> [GIVEN RECORDS]

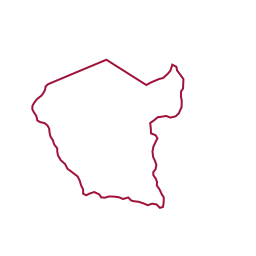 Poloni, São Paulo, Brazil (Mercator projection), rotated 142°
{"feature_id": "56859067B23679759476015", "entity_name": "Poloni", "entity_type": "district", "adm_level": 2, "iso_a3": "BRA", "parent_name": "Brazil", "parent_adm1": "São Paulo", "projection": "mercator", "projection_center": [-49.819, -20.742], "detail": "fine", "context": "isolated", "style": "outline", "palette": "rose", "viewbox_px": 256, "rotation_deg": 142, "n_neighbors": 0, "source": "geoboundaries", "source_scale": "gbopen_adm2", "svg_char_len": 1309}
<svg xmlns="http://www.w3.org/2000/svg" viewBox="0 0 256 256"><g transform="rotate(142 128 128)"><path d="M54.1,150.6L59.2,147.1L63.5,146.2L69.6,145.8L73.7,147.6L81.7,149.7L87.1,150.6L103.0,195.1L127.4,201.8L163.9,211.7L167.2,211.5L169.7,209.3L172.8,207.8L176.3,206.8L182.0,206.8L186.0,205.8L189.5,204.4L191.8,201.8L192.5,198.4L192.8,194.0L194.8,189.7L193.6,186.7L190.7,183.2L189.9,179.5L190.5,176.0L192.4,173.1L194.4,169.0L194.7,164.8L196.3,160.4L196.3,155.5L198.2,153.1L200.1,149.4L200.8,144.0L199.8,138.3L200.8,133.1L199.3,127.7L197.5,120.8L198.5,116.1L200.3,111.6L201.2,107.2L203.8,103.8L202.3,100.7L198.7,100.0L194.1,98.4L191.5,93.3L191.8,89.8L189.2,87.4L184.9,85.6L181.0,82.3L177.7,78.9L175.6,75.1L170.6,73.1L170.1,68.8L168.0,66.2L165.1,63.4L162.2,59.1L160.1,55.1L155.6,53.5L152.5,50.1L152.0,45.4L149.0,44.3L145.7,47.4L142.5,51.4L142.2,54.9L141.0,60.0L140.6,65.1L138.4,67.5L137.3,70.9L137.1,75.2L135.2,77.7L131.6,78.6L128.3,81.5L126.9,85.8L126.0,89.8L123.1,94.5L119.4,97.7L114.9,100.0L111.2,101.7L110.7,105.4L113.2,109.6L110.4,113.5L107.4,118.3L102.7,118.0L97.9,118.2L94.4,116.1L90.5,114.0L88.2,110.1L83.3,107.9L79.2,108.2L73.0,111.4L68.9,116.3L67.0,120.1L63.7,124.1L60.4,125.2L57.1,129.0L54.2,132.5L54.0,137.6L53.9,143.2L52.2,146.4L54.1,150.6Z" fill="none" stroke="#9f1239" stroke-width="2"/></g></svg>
* * *
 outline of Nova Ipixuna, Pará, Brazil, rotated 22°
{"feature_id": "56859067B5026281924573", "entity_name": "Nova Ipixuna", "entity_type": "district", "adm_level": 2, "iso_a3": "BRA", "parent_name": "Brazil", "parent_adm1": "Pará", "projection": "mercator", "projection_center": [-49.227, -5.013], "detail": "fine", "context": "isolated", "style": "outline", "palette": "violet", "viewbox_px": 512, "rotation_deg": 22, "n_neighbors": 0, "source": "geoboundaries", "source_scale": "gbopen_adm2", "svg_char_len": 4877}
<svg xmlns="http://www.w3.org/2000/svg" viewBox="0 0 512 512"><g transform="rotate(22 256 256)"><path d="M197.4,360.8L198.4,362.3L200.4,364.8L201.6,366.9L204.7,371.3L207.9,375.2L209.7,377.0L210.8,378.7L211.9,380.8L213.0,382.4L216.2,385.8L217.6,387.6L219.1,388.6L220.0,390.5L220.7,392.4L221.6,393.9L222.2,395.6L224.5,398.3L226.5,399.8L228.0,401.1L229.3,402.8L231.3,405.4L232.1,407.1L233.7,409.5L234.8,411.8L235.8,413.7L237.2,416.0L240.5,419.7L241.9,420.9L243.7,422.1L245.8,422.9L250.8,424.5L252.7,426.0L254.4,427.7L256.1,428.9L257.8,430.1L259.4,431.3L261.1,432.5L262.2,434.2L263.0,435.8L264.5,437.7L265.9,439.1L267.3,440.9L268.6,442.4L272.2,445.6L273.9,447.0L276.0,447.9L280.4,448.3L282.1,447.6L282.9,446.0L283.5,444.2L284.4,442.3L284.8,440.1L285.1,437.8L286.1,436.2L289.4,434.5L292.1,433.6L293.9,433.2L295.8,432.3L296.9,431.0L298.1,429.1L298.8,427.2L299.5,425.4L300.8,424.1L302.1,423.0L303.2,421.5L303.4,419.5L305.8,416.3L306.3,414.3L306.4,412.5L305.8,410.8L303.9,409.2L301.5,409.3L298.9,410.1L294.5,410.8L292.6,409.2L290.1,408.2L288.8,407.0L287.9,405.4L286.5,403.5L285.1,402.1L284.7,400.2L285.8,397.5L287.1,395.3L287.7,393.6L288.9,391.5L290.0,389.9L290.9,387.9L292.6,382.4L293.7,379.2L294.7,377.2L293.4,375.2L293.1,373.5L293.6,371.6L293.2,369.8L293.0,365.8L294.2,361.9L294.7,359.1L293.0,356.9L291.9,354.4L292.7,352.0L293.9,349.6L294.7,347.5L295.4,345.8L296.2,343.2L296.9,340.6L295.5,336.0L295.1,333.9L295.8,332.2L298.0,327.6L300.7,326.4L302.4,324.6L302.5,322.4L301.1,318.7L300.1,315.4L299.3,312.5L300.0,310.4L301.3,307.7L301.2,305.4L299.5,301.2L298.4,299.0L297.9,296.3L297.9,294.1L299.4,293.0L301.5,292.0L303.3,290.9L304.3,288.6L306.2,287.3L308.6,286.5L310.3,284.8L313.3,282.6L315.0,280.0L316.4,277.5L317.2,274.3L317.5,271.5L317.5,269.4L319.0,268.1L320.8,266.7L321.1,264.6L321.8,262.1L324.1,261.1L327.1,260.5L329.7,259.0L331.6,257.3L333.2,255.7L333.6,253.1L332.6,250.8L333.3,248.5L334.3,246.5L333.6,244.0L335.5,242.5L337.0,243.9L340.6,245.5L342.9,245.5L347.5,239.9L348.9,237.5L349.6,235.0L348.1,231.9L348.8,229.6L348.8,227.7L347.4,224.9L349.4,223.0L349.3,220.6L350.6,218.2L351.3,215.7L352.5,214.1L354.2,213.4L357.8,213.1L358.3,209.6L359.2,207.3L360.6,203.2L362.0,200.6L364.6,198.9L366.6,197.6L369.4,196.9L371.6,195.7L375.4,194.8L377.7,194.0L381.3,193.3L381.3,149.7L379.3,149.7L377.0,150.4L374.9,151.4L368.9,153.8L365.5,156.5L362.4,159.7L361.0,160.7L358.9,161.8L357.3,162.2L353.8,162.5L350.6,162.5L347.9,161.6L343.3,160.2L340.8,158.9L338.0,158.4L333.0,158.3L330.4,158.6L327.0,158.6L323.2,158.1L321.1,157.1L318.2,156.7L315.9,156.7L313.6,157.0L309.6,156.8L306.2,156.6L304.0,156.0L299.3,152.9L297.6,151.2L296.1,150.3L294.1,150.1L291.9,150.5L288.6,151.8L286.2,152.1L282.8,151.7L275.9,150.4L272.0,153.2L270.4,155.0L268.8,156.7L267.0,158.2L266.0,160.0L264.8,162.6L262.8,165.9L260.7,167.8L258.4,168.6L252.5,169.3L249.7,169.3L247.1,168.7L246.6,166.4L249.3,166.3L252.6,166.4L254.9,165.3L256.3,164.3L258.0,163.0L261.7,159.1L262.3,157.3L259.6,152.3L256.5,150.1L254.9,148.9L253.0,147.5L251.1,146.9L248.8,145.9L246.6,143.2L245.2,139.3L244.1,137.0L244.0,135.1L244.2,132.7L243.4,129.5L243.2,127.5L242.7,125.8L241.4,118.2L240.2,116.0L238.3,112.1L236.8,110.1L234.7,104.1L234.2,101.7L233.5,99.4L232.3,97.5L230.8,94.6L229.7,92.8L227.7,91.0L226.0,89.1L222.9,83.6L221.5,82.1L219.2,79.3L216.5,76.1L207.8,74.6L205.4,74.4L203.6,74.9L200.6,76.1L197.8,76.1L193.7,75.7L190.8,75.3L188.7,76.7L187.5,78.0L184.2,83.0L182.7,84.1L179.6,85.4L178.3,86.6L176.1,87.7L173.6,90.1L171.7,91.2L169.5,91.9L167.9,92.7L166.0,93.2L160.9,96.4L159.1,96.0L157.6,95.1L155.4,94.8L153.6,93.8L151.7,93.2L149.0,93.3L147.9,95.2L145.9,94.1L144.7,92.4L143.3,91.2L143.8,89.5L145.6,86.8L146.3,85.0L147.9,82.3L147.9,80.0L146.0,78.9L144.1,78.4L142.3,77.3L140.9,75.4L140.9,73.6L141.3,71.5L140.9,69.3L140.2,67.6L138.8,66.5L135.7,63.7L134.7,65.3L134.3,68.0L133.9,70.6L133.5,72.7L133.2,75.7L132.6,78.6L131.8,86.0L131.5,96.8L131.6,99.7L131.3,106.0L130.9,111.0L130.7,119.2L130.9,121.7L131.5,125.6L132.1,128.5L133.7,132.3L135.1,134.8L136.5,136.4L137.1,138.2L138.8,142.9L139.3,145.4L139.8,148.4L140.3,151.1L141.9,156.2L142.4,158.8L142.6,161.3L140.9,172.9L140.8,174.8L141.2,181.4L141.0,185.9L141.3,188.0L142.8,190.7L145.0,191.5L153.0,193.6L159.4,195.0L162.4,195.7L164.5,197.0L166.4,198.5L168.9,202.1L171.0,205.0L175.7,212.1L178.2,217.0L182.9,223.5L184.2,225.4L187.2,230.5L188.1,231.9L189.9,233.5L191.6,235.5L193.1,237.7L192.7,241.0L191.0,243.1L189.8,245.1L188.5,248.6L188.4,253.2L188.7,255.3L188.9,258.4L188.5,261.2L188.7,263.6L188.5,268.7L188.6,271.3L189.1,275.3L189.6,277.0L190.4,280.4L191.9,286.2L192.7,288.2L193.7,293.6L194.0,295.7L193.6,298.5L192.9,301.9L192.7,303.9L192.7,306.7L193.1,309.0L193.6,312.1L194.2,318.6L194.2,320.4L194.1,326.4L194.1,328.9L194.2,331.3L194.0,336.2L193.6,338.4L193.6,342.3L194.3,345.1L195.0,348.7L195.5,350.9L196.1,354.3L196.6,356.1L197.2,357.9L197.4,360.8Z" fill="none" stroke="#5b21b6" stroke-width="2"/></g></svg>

> [TASK OBJECTIVE] Can you identify every line in the items above that contains the string "Nova", with uppercase and lowercase counting as different, and copy each of those lines in full?

> [RESULT FOR THIS EXERCISE]
 outline of Nova Ipixuna, Pará, Brazil, rotated 22°
{"feature_id": "56859067B5026281924573", "entity_name": "Nova Ipixuna", "entity_type": "district", "adm_level": 2, "iso_a3": "BRA", "parent_name": "Brazil", "parent_adm1": "Pará", "projection": "mercator", "projection_center": [-49.227, -5.013], "detail": "fine", "context": "isolated", "style": "outline", "palette": "violet", "viewbox_px": 512, "rotation_deg": 22, "n_neighbors": 0, "source": "geoboundaries", "source_scale": "gbopen_adm2", "svg_char_len": 4877}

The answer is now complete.